Earlier this year during men’s fashion week, denim didn’t just show up—it dominated. Not as the rugged essential, but as the canvas for some of the most daring and imaginative menswear moments we’ve seen in seasons.
From workwear to fashion weapon
Once worn by miners and mechanics, denim has long outgrown its utilitarian roots. Sure, it still stands for durability—but today, it also represents reinvention. From James Dean’s defiance to Kurt Cobain’s dishevelled cool, it has shapeshifted its way into nearly every cultural movement.
Now, high fashion is making it its own—again. Only this time, it’s less about rugged nostalgia and more about pushing boundaries. The Fall/Winter 2025 runways saw denim transformed into tailored suiting, kimono-inspired coats, graffiti canvases, and luxe streetwear with a twist.


Tailoring gets a denim upgrade
Leading the charge? Louis Vuitton, whose denim suiting was a standout. Imagine a sharp, double-breasted blazer cut from indigo denim, tailored at the waist for a clean hourglass silhouette, paired with slim-fit flares that whisper ’70s retro. Throw in elevated finishes—a refined button, a subtle sheen—and you’ve got denim that’s more cocktail hour than cattle ranch.


Prada followed suit—or rather, deconstructed it. Their denim coat, weathered and vintage-washed, featured a dramatic collar and was layered over a formal blazer, with a crimson floral brooch pinned to the chest. The mix of rough and refined created something that felt unexpectedly noble.

And then there’s MM6 Maison Margiela, never ones to play it safe. Their blurred-wash denim suits looked like they’d been soaked in dreams—ethereal, tonal, slightly chaotic. Streetwear silhouettes, haute couture intent.
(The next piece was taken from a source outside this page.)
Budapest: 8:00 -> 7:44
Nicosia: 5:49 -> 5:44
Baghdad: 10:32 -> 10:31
Head-to-toe denim, reinvented
Romeo Hunte showed us how to do denim-on-denim without looking like a throwback meme. The trick? Skip the flashy distressing and focus on layering—same-fabric shirts, pants, and outerwear stacked to perfection. Pure cohesion, pure confidence.
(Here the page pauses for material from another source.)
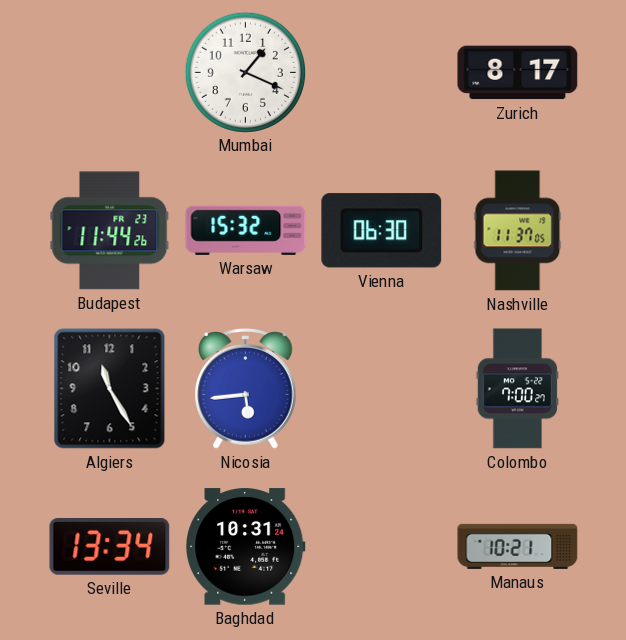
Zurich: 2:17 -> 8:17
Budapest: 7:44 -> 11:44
At Kenzo, traditional Japanese aesthetics informed a kimono-style denim jacket, blending Eastern silhouettes with Western streetwear. Doublet turned up the attitude, styling stone-washed sets with jet-black gloves and bling-heavy rings.
Dolce & Gabbana went full opulence, fusing denim with fur trims for an urban-luxe effect. Because who said streetwear can’t flirt with decadence?




Denim as a Canvas
Louis Vuitton treated denim like a mural, spray-painted with abstract graffiti. KidSuper dipped entire looks in bold reds, patching and piecing fabrics together for a worn-in, post-apocalyptic vibe.



For those who crave structure with a twist, there were twisted seams, asymmetric hems, misaligned waistbands, and jewel-studded pants legs that added just the right amount of chaos.